Records from a dataset:
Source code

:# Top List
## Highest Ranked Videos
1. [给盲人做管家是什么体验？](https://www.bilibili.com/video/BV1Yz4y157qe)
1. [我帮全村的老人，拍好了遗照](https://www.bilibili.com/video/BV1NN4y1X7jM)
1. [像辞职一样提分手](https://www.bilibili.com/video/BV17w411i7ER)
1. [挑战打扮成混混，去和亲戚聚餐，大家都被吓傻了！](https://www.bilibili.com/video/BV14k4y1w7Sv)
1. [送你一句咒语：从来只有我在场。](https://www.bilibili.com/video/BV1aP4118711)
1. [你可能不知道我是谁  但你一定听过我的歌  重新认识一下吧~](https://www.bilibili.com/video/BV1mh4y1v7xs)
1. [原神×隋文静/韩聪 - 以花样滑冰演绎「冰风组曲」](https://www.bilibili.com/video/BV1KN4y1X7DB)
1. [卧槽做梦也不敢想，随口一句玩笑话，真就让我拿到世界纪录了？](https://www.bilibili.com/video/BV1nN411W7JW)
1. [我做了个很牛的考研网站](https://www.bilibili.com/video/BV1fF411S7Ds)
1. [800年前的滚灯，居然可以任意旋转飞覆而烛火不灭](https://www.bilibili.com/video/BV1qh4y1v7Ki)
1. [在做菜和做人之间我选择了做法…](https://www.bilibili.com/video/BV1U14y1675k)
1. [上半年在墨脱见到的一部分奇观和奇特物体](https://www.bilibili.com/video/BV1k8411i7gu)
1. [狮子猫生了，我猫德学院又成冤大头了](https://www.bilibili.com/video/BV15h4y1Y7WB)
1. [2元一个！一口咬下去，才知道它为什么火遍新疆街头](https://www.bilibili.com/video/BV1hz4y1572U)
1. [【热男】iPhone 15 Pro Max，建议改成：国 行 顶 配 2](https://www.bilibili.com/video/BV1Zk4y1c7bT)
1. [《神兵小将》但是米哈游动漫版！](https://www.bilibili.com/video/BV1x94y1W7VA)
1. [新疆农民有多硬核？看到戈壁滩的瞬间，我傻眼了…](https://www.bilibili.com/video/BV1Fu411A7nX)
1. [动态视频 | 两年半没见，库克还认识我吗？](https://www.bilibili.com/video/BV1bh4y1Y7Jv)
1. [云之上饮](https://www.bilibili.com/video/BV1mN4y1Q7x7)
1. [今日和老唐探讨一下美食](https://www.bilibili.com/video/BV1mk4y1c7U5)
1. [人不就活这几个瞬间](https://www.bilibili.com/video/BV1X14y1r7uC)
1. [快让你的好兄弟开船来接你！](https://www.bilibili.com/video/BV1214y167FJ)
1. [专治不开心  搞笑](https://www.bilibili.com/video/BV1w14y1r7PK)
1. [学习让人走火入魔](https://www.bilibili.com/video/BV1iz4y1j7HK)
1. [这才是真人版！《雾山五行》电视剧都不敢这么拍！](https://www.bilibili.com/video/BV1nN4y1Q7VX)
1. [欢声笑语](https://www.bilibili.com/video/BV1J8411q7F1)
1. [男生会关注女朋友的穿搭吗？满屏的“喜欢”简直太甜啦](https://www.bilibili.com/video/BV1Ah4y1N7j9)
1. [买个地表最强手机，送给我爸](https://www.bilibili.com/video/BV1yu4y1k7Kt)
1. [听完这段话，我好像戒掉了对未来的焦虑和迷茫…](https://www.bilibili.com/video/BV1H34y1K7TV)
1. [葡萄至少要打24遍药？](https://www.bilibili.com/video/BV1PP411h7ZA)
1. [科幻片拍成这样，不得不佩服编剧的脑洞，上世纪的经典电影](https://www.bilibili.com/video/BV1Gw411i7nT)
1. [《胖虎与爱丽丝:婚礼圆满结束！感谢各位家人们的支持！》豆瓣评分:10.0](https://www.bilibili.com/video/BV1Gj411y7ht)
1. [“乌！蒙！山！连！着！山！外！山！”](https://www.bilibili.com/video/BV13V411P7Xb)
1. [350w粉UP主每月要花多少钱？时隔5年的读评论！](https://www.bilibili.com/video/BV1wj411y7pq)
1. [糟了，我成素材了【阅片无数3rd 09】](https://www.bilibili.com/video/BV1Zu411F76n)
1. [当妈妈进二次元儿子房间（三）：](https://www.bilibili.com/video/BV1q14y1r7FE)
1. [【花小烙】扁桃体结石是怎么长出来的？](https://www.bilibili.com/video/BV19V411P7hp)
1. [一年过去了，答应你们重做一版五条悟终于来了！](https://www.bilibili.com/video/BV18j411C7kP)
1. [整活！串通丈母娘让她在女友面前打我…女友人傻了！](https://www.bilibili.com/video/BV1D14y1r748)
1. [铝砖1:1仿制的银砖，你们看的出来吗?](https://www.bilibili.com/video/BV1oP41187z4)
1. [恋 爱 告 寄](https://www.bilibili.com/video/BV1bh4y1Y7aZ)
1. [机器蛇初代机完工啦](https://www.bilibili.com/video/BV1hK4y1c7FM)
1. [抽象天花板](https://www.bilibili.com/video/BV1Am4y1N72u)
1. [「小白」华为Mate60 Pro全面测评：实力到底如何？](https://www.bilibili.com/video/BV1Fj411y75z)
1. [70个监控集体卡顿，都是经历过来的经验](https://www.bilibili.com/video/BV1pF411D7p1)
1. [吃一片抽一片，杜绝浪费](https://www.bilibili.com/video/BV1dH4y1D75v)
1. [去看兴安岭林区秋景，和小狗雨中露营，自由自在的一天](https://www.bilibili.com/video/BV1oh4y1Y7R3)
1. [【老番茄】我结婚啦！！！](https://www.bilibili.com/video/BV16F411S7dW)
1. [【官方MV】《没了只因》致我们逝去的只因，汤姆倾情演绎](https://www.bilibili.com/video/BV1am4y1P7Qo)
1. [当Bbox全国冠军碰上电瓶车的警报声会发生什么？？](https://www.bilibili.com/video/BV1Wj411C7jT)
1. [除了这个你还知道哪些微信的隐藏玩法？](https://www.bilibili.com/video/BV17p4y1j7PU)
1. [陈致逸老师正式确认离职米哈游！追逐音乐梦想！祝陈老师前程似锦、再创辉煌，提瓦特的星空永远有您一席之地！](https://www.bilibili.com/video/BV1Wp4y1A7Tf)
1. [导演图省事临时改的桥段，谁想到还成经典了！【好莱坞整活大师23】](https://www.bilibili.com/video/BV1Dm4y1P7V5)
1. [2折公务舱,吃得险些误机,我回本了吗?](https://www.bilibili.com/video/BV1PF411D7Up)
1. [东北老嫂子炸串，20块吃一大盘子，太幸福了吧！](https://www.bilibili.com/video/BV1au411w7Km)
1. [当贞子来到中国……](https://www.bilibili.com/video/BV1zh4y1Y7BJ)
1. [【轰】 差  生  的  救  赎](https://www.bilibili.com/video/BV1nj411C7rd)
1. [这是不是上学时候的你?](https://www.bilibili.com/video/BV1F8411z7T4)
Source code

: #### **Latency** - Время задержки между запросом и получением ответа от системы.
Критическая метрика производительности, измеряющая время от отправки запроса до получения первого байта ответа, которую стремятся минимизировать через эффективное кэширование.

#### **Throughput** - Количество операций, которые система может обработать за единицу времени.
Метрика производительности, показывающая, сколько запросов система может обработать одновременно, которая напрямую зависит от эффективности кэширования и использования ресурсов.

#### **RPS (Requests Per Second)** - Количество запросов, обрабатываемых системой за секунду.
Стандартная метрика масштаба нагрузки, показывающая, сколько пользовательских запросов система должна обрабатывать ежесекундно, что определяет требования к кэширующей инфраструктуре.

## WHAT THIS TASK INVOLVES
Format every line of the records above as a numbered list, leaving out the blank lines.

## YOUR RESPONSE
1. Source code
2. :# Top List
3. ## Highest Ranked Videos
4. 1. [给盲人做管家是什么体验？](https://www.bilibili.com/video/BV1Yz4y157qe)
5. 1. [我帮全村的老人，拍好了遗照](https://www.bilibili.com/video/BV1NN4y1X7jM)
6. 1. [像辞职一样提分手](https://www.bilibili.com/video/BV17w411i7ER)
7. 1. [挑战打扮成混混，去和亲戚聚餐，大家都被吓傻了！](https://www.bilibili.com/video/BV14k4y1w7Sv)
8. 1. [送你一句咒语：从来只有我在场。](https://www.bilibili.com/video/BV1aP4118711)
9. 1. [你可能不知道我是谁  但你一定听过我的歌  重新认识一下吧~](https://www.bilibili.com/video/BV1mh4y1v7xs)
10. 1. [原神×隋文静/韩聪 - 以花样滑冰演绎「冰风组曲」](https://www.bilibili.com/video/BV1KN4y1X7DB)
11. 1. [卧槽做梦也不敢想，随口一句玩笑话，真就让我拿到世界纪录了？](https://www.bilibili.com/video/BV1nN411W7JW)
12. 1. [我做了个很牛的考研网站](https://www.bilibili.com/video/BV1fF411S7Ds)
13. 1. [800年前的滚灯，居然可以任意旋转飞覆而烛火不灭](https://www.bilibili.com/video/BV1qh4y1v7Ki)
14. 1. [在做菜和做人之间我选择了做法…](https://www.bilibili.com/video/BV1U14y1675k)
15. 1. [上半年在墨脱见到的一部分奇观和奇特物体](https://www.bilibili.com/video/BV1k8411i7gu)
16. 1. [狮子猫生了，我猫德学院又成冤大头了](https://www.bilibili.com/video/BV15h4y1Y7WB)
17. 1. [2元一个！一口咬下去，才知道它为什么火遍新疆街头](https://www.bilibili.com/video/BV1hz4y1572U)
18. 1. [【热男】iPhone 15 Pro Max，建议改成：国 行 顶 配 2](https://www.bilibili.com/video/BV1Zk4y1c7bT)
19. 1. [《神兵小将》但是米哈游动漫版！](https://www.bilibili.com/video/BV1x94y1W7VA)
20. 1. [新疆农民有多硬核？看到戈壁滩的瞬间，我傻眼了…](https://www.bilibili.com/video/BV1Fu411A7nX)
21. 1. [动态视频 | 两年半没见，库克还认识我吗？](https://www.bilibili.com/video/BV1bh4y1Y7Jv)
22. 1. [云之上饮](https://www.bilibili.com/video/BV1mN4y1Q7x7)
23. 1. [今日和老唐探讨一下美食](https://www.bilibili.com/video/BV1mk4y1c7U5)
24. 1. [人不就活这几个瞬间](https://www.bilibili.com/video/BV1X14y1r7uC)
25. 1. [快让你的好兄弟开船来接你！](https://www.bilibili.com/video/BV1214y167FJ)
26. 1. [专治不开心  搞笑](https://www.bilibili.com/video/BV1w14y1r7PK)
27. 1. [学习让人走火入魔](https://www.bilibili.com/video/BV1iz4y1j7HK)
28. 1. [这才是真人版！《雾山五行》电视剧都不敢这么拍！](https://www.bilibili.com/video/BV1nN4y1Q7VX)
29. 1. [欢声笑语](https://www.bilibili.com/video/BV1J8411q7F1)
30. 1. [男生会关注女朋友的穿搭吗？满屏的“喜欢”简直太甜啦](https://www.bilibili.com/video/BV1Ah4y1N7j9)
31. 1. [买个地表最强手机，送给我爸](https://www.bilibili.com/video/BV1yu4y1k7Kt)
32. 1. [听完这段话，我好像戒掉了对未来的焦虑和迷茫…](https://www.bilibili.com/video/BV1H34y1K7TV)
33. 1. [葡萄至少要打24遍药？](https://www.bilibili.com/video/BV1PP411h7ZA)
34. 1. [科幻片拍成这样，不得不佩服编剧的脑洞，上世纪的经典电影](https://www.bilibili.com/video/BV1Gw411i7nT)
35. 1. [《胖虎与爱丽丝:婚礼圆满结束！感谢各位家人们的支持！》豆瓣评分:10.0](https://www.bilibili.com/video/BV1Gj411y7ht)
36. 1. [“乌！蒙！山！连！着！山！外！山！”](https://www.bilibili.com/video/BV13V411P7Xb)
37. 1. [350w粉UP主每月要花多少钱？时隔5年的读评论！](https://www.bilibili.com/video/BV1wj411y7pq)
38. 1. [糟了，我成素材了【阅片无数3rd 09】](https://www.bilibili.com/video/BV1Zu411F76n)
39. 1. [当妈妈进二次元儿子房间（三）：](https://www.bilibili.com/video/BV1q14y1r7FE)
40. 1. [【花小烙】扁桃体结石是怎么长出来的？](https://www.bilibili.com/video/BV19V411P7hp)
41. 1. [一年过去了，答应你们重做一版五条悟终于来了！](https://www.bilibili.com/video/BV18j411C7kP)
42. 1. [整活！串通丈母娘让她在女友面前打我…女友人傻了！](https://www.bilibili.com/video/BV1D14y1r748)
43. 1. [铝砖1:1仿制的银砖，你们看的出来吗?](https://www.bilibili.com/video/BV1oP41187z4)
44. 1. [恋 爱 告 寄](https://www.bilibili.com/video/BV1bh4y1Y7aZ)
45. 1. [机器蛇初代机完工啦](https://www.bilibili.com/video/BV1hK4y1c7FM)
46. 1. [抽象天花板](https://www.bilibili.com/video/BV1Am4y1N72u)
47. 1. [「小白」华为Mate60 Pro全面测评：实力到底如何？](https://www.bilibili.com/video/BV1Fj411y75z)
48. 1. [70个监控集体卡顿，都是经历过来的经验](https://www.bilibili.com/video/BV1pF411D7p1)
49. 1. [吃一片抽一片，杜绝浪费](https://www.bilibili.com/video/BV1dH4y1D75v)
50. 1. [去看兴安岭林区秋景，和小狗雨中露营，自由自在的一天](https://www.bilibili.com/video/BV1oh4y1Y7R3)
51. 1. [【老番茄】我结婚啦！！！](https://www.bilibili.com/video/BV16F411S7dW)
52. 1. [【官方MV】《没了只因》致我们逝去的只因，汤姆倾情演绎](https://www.bilibili.com/video/BV1am4y1P7Qo)
53. 1. [当Bbox全国冠军碰上电瓶车的警报声会发生什么？？](https://www.bilibili.com/video/BV1Wj411C7jT)
54. 1. [除了这个你还知道哪些微信的隐藏玩法？](https://www.bilibili.com/video/BV17p4y1j7PU)
55. 1. [陈致逸老师正式确认离职米哈游！追逐音乐梦想！祝陈老师前程似锦、再创辉煌，提瓦特的星空永远有您一席之地！](https://www.bilibili.com/video/BV1Wp4y1A7Tf)
56. 1. [导演图省事临时改的桥段，谁想到还成经典了！【好莱坞整活大师23】](https://www.bilibili.com/video/BV1Dm4y1P7V5)
57. 1. [2折公务舱,吃得险些误机,我回本了吗?](https://www.bilibili.com/video/BV1PF411D7Up)
58. 1. [东北老嫂子炸串，20块吃一大盘子，太幸福了吧！](https://www.bilibili.com/video/BV1au411w7Km)
59. 1. [当贞子来到中国……](https://www.bilibili.com/video/BV1zh4y1Y7BJ)
60. 1. [【轰】 差  生  的  救  赎](https://www.bilibili.com/video/BV1nj411C7rd)
61. 1. [这是不是上学时候的你?](https://www.bilibili.com/video/BV1F8411z7T4)
62. Source code
63. : #### **Latency** - Время задержки между запросом и получением ответа от системы.
64. Критическая метрика производительности, измеряющая время от отправки запроса до получения первого байта ответа, которую стремятся минимизировать через эффективное кэширование.
65. #### **Throughput** - Количество операций, которые система может обработать за единицу времени.
66. Метрика производительности, показывающая, сколько запросов система может обработать одновременно, которая напрямую зависит от эффективности кэширования и использования ресурсов.
67. #### **RPS (Requests Per Second)** - Количество запросов, обрабатываемых системой за секунду.
68. Стандартная метрика масштаба нагрузки, показывающая, сколько пользовательских запросов система должна обрабатывать ежесекундно, что определяет требования к кэширующей инфраструктуре.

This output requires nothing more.